Sin embargo, estaba la sabiduría de la gente que me rodeaba (incluyendo a mis abuelos), muchos de los cuales solo podían firmar con el pulgar entintado. Es por eso que, cada vez que reflexiono acerca del fascinante hábito de la lectura, me vienen a la mente tres nombres: el negro Valladares, el estibador cuya casa estaba al otro lado de la calle donde yo vivía, y que una tarde de noviembre, en el espigón de Pastelillo, mientras cargábamos la bodega No. 2 de un Liberty inglés, me entregó de manera furtiva un viejo libro, casi destartalado, que resultó ser el más encantador de los textos que he leído en toda mi vida: El Manifiesto Comunista.
Era una época en la que uno era capaz de devorar cualquier cosa que cayera en las manos: ya fuera un simple periódico, una revista Bohemia, un antiguo libro de Medicina, y con un poco de suerte, algún que otro tomo de El Tesoro de la Juventud.
Leer, ese afán encarnizado, agradable, presintiendo que era la única manera de entrar en el fabuloso universo del conocimiento. En este proceso hay dos nombres más que dejaron en mí una huella imborrable: José Soler Puig y Nicolás Guillén.
Soler, uno de los más geniales novelistas de nuestra lengua. Guillén, espléndido en su actividad creativa, abriendo uno de los grandes caminos de la poesía cubana.

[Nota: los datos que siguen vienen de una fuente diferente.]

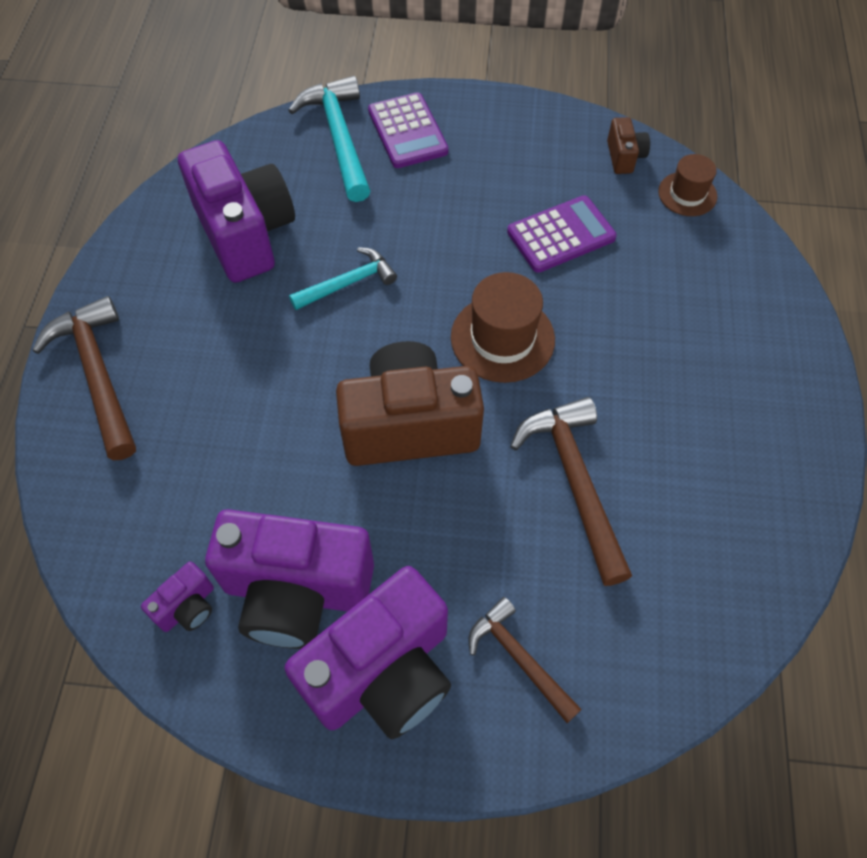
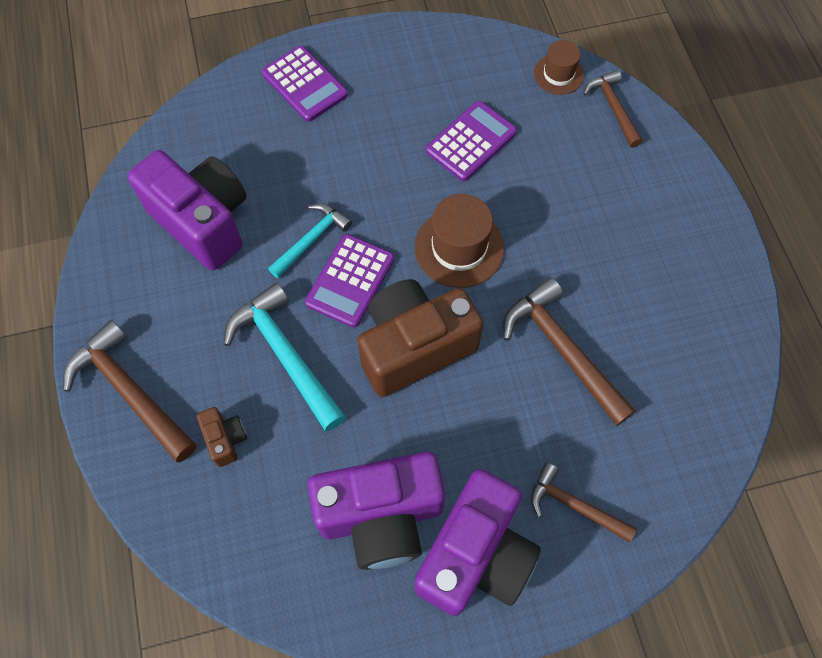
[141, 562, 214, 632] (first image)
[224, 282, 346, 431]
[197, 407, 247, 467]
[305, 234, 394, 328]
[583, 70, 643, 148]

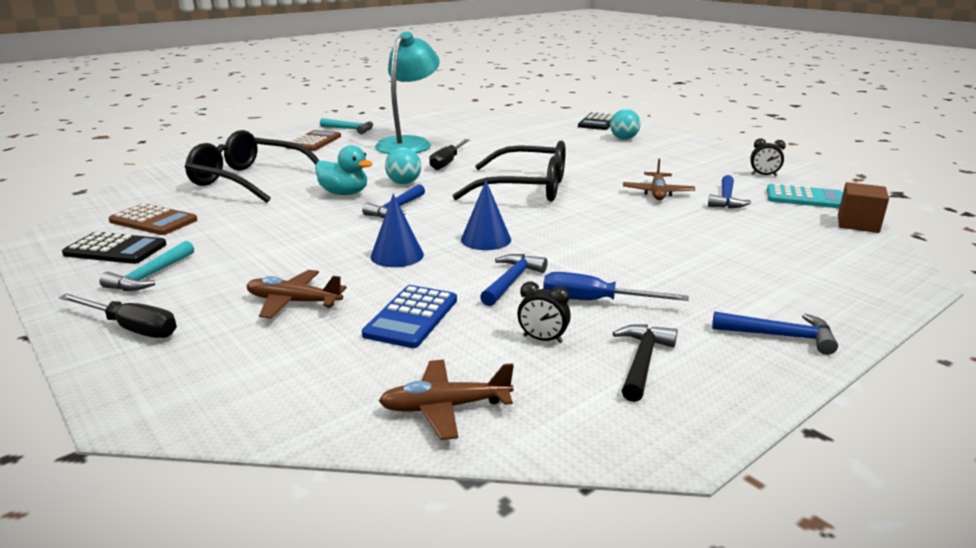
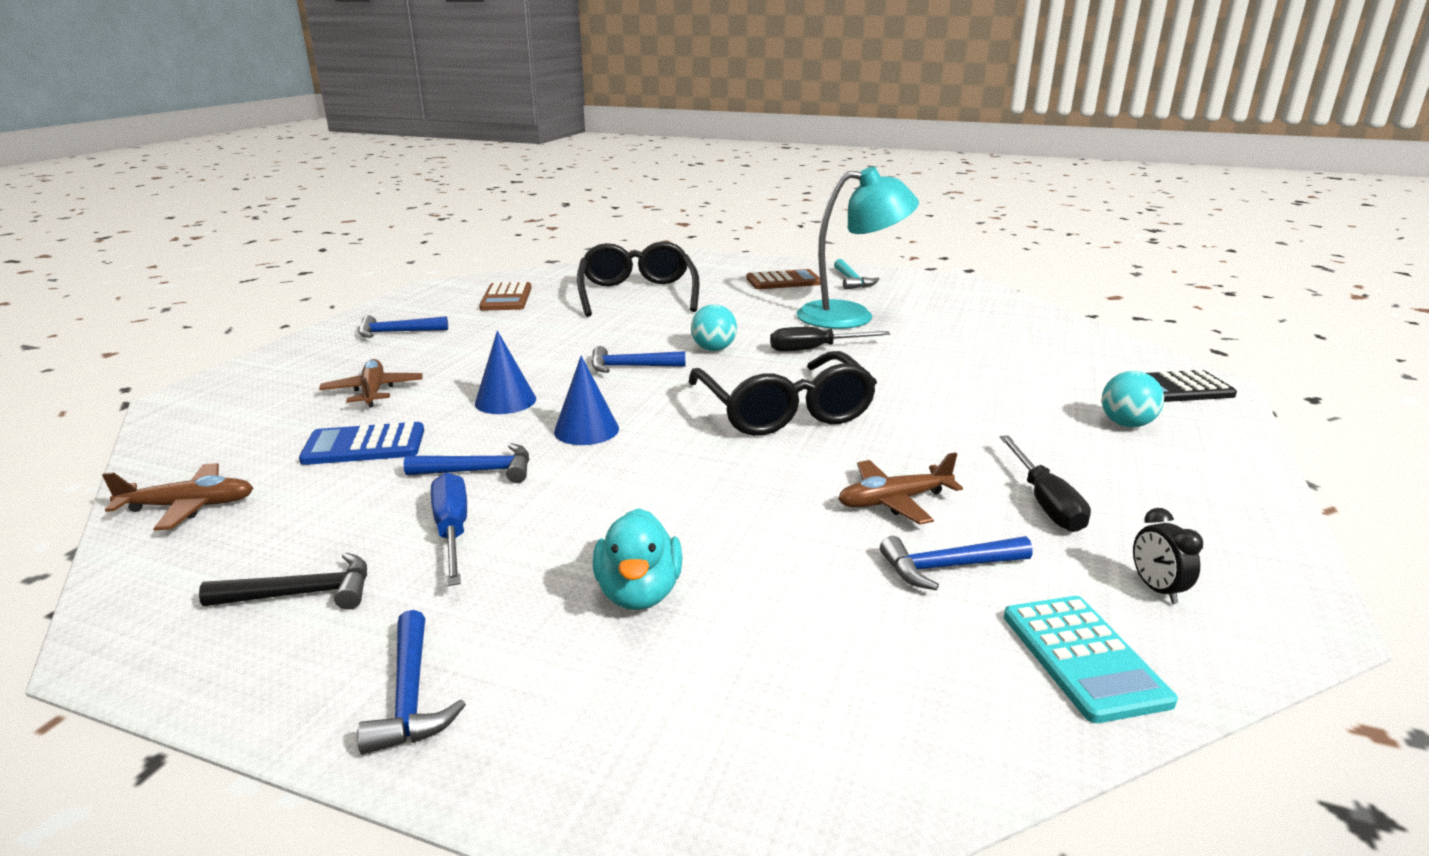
[999, 435, 1091, 532]
[62, 232, 167, 264] (first image)
[358, 315, 448, 338]
[593, 508, 683, 610]
[102, 463, 253, 531]
[517, 281, 571, 343] (first image)
[838, 182, 889, 233] (first image)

Estos dos queridos Maestros, mis amigos, en más de una ocasión fueron hasta el puerto en mi busca, cuando yo, en un refugio de la calle Vicente Rodríguez, trataba de escribir mis primeros libros. De ambos, tan nobles y generosos, recibí un magisterio directo, muy personal, en esa búsqueda interminable, reveladora, que me llevaría a paladear a Heredia, Saco, la Avellaneda, Julián del Casal y Martí, a Carpentier y Lezama, a Serpa. Esto, sin desdeñar a mis contemporáneos, y muy especialmente a los jóvenes.

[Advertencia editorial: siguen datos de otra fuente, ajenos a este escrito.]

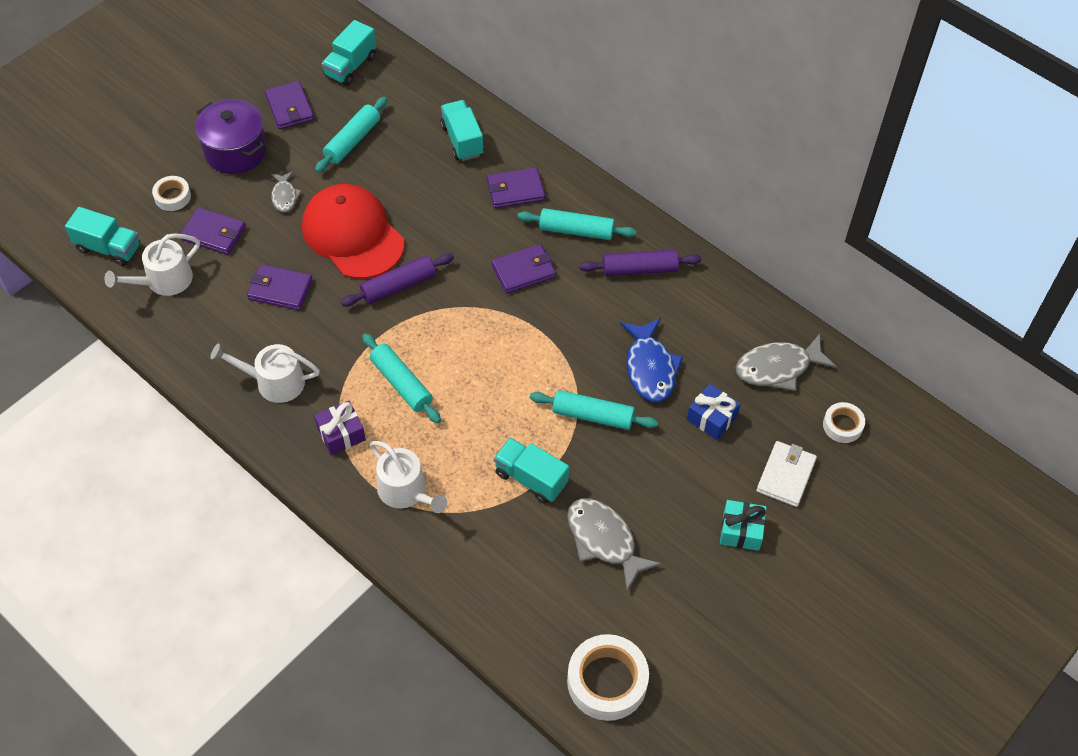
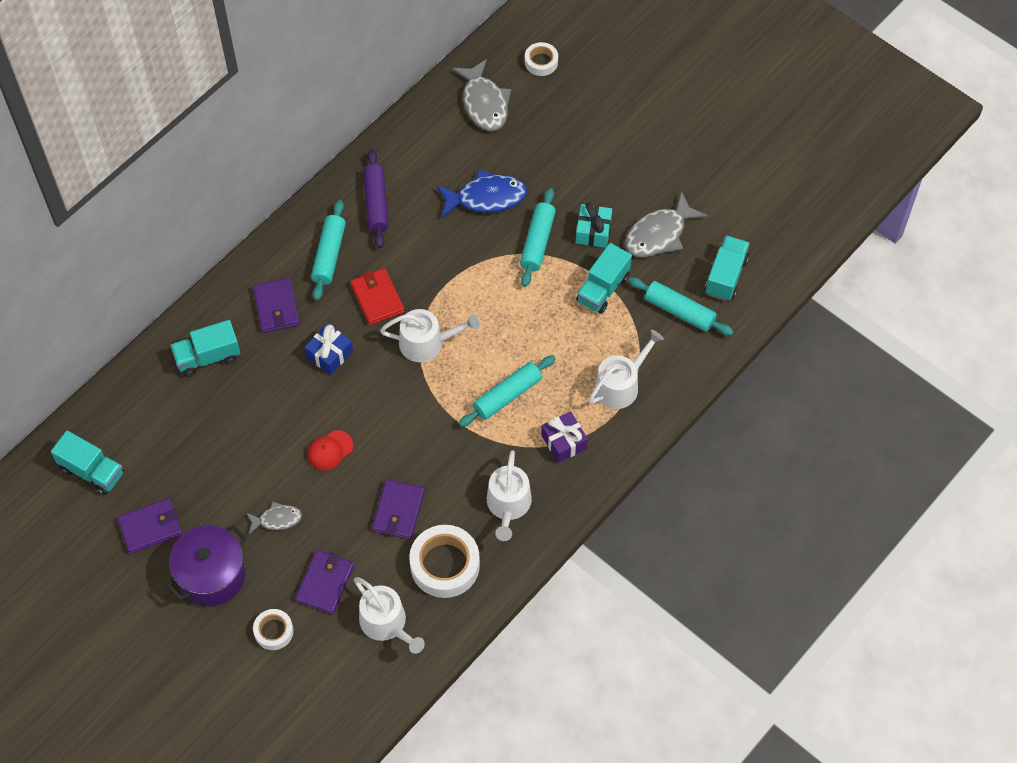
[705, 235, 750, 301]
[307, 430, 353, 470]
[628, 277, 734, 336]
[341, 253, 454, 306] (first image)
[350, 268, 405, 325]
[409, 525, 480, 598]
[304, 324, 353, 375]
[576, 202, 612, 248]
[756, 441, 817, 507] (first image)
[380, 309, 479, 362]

Eran meses en que yo trataba de penetrar en ese vasto y mítico universo de las ciudades de emigrantes en el norte del Camagüey, y en las leyendas de los pescadores, tortugueros y navegantes de la cayería de Romano.
Luego vendrían Shakespeare, Cervantes; el asombro mío ante los enormes escenarios de Tolstoi, la hondura síquica de Dostoievski; la precisión y el encanto de Flaubert y Sthendal; el giro magistral que le impartieron a la literatura contemporánea Proust, Joyce, Thomas Mann, Faulkner y Hemingway, que siempre pretendió construir ficciones capaces de rivalizar con la realidad real.
El listado sería enorme, si tenemos en cuenta a los imprescindibles latinoamericanos: ensayistas y narradores; y por supuesto, tal y como lo proclamaran Italo Calvino y Ezra Pound, leer, ese hábito, esa pasión, con ese deleite por los clásicos de todos los tiempos, con el deslumbramiento ante todo lo creado, a la hora de elegir, de evocar, de ir a una relectura interminable, en una y otra ribera, de los antiguos a los contemporáneos, a través de un hilo dorado, de un sendero luminoso precursor de la eterna sabiduría. Y sobre todo, esta admiración mía hacia los jóvenes, hacia los escritores cubanos. Los de hoy.